For the past six weeks, in lieu of the weekly services he has held for staff and residents, Underhill has been holding prayer walks for NHC Healthcare and Brooke Haven Healthcare every Friday.
“For some residents, these prayer walks are the only outside interaction they get,” Underhill said. “Some of them have nobody.”
During the prayer walks, Underhill strolls around the facility grounds, stopping to pray at windows with any resident or staff member who wants someone to pray with. Residents and staff who want a prayer stop will place ribbons on the windows or doors where they want the visit to be held: pink ribbons at Brooke Haven and yellow ribbons at NHC.
Underhill says that, rain or shine, he will be out to visit the nursing home residents every Friday afternoon until the ban on public visitation is lifted.
“I hope people take a step back and gain some perspective,” Underhill said. “It’s easy to get caught up in the our own lives and forget about these residents, but they’re people, too, and they’re having a really hard time.”

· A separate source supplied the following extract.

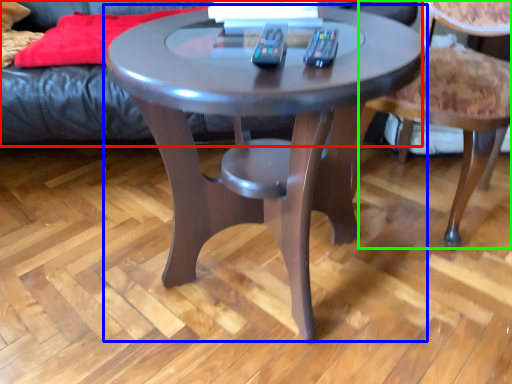
Question: Which object is the closest to the couch (highlighted by a red box)? Choose among these: coffee table (highlighted by a blue box) or chair (highlighted by a green box).

Choices:
 (A) coffee table
 (B) chair

Answer: (A)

He encourages everyone to reach out to nursing home volunteers and event coordinators to see what they can do to help the residents.
“It’s important to remember that all the residents have different interests, so it’s best to volunteer and help do what they want to do, not necessarily what you want to do,” he explained. “But all in all, every little bit of encouragement helps.”
In addition to the prayer walks, Hospice Compassus is also collecting cards, letters and children’s drawings to give to nursing home residents, starting this Friday.
“They really love it when they get them,” Underhill said.
Letters and cards can be mailed Hospice Compassus at 707 Kentucky Ave., Suite 2, West Plains, MO 65775, or they can be dropped off in person at Hospice Compassus.
The West Plains Daily Quill is an alternate collection site, and cards can be mailed to the Quill, P.O. Box 110, West Plains, MO 65775, or brought to the office, 205 Washington Ave.
Correspondence should be marked, ATTN: Chaplain Bruce Underhill.